WichitaFallsComplete.com



The next time you're in downtown Wichita Falls, Texas get out your binoculars and check out the bullet dents and holes in the flagpole ball on top of the venerable First National Building at 8th & Indiana. Retired cops will tell you that fellow officers used the ball for target practice during boring night shifts back in the "old" days. Shots were indeed fired, but it was hardly target practice on that terrible night!

It was 1962, and Officer Chet "Chalk Fairy" Chester was on routine patrol in downtown Wichita Falls. Chester had earned the nickname "Chalk Fairy" after it was discovered that it was he who had been contaminating crime scenes by drawing chalk outlines around deceased persons. The name is still used by police departments and crime writers around the nation today, thanks to Wichita Falls' own Officer Chet Chester.

It was the night shift, and things had been relatively quiet in the Falls. Chester was parked near the old train depot, enjoying a donut. He would have gone to Winchell's or Dunkin Donuts but, in 1962, there were no such establishments in Wichita Falls.

Suddenly, without warning, a blinding beam of light descended on a parked car just 50 feet in front of Chester's patrol car. The car exploded in a ball of fire, sending flaming metal in all directions. The sound was deafening and it caught Chester in mid-bite of a "long john", splattering raspberry goop onto the windshield.

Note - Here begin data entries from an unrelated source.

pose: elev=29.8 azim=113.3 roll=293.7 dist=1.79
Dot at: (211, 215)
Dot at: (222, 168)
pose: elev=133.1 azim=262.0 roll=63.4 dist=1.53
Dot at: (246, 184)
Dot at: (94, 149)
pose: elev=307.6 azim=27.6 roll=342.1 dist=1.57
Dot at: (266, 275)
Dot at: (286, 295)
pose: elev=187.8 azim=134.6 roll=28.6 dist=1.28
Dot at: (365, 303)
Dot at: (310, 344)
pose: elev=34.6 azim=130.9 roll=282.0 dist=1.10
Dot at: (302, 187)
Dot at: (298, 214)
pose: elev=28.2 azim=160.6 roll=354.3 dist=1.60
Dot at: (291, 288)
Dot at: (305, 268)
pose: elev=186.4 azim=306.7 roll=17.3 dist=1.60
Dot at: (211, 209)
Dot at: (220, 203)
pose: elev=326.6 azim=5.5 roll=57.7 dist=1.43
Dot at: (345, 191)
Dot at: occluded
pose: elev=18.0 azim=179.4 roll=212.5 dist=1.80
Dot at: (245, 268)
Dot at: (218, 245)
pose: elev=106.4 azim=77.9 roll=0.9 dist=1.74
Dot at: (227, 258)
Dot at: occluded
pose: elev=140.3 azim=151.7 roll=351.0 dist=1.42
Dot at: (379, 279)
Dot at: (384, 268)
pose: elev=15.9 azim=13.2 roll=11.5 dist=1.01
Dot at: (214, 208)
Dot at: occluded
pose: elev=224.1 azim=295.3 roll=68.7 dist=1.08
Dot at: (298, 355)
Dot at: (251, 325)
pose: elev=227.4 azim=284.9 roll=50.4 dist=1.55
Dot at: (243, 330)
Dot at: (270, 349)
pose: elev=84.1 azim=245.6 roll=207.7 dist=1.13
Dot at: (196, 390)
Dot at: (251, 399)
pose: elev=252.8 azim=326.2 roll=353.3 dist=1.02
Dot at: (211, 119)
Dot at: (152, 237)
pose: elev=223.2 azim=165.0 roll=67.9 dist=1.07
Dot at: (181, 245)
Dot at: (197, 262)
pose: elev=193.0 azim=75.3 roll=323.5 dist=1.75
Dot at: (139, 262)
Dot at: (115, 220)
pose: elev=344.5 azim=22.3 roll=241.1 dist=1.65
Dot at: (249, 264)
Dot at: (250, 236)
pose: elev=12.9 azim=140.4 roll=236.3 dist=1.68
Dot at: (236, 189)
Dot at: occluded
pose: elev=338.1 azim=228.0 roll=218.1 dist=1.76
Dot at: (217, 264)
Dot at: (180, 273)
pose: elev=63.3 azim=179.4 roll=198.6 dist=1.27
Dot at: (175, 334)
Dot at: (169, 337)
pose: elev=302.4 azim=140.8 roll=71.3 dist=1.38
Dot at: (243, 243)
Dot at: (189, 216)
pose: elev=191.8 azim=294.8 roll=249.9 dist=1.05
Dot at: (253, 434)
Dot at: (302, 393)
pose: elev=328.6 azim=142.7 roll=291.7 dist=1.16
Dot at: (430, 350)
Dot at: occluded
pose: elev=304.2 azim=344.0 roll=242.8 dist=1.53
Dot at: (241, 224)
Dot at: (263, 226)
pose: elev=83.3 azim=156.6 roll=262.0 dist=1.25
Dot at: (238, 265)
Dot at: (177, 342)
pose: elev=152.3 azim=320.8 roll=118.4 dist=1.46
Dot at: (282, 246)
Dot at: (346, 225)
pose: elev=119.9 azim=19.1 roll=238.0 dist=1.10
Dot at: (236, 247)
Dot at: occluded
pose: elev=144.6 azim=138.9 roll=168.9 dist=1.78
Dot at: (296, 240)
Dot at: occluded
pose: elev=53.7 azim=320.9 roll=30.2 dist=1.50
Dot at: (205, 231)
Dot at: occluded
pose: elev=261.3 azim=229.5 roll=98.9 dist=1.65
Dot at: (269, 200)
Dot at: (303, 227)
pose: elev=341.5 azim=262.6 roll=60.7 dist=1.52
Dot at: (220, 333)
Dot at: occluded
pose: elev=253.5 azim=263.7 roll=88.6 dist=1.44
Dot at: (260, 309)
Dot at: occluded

Chester hesitated, trying to decide if he had time to swallow what donut he had managed to bite off. After a long few seconds, he spit out the donut remnants, and grabbed his radio microphone to report the incident. Before he could press the push-to-talk button, another beam of light struck the 12-story, one-room wide skyscraper near 7th and Ohio streets. The beam hit near the fifth floor and the building exploded, showering bricks, furniture and office supplies over the whole eastern downtown area.

By this time there was no need to make the radio call. The entire police station, located just a block away at 9th & Ohio, had emptied, with officers fanning out to see what the commotion was about. No sooner than the station was clear, a third beam hit the old Police HQ. Another shower of bricks, mortar, desks, donut boxes, dominoes, chalk, ticket books, comic books, magazines and other assorted debris showered the downtown area.

Before the last domino landed, yet another blast of light sizzled another parked car, creating another mini auto junkyard in seconds. There was little doubt in anyone's mind that downtown Wichita Falls was under attack by something from outer space, since not even the Russians could be capable of such destruction.

They were right. Atop the flagpole, which was atop the old First National Building at 8th & Indiana was, according "Chalk Fairy" Chester, the most hideous looking creature ever seen by man, at least in Wichita Falls, at least on 8th Street anyway. The destructive light beams appeared to be coming from its eyes.

Immediately, every cop within two blocks drew a bead on the ball and opened fire. After about a hundred rounds were fired, the creature dropped to the roof of the building. By the time officers, with the aid of Fire Department ladders, reached the roof, the creature was nowhere to be found.

There was practically nothing left of old the police station. It was bulldozed and a small city park, named after the Police Chief at that time, was developed on that spot. A new station was erected at 7th & Holiday in 1965. During the three years before the new station was ready, officers worked out of tents scattered about the city.

This youngster, a member of a family-owned janitorial business working inside the First National Building that night, reacts as the space alien makes its way down a fire escape ladder. The First National Building had one of the nations' first still-photo security systems.

The former 12-story building with repairs made just above the fourth floor.

This is the site of the old police station at 9th & Ohio. The corner location is now a small city park named after Chief C.C. "Bud" Daniel.

For many years after the incident, Wichita Falls police officers were issued space-beam resistant glasses! This photo shows a supervisor with a box full of the special glasses.

That same night, the alien's ship was found on Seymour Highway. The contents were later sold at a local ham radio swapfest and the structure converted to a liquor store. It was abandoned when it was discovered that there was a radiation problem. It seemed that customers left the store "lit up" before they even started drinking.

Surviving the downtown gunfire barrage, but unable to get to his ship, the space alien holed up in a shack at the base of one of the screens of a drive-in theater in the 4200 block of Old Iowa Park Rd. He was attempting to contstruct a communications antenna from the supports behind one of the screens. For some reason, the effort caused a fire that burned the screen to the ground. Having only one screen left, the drive-in closed for good a month later.

The fate of the space alien is unknown, even to this day.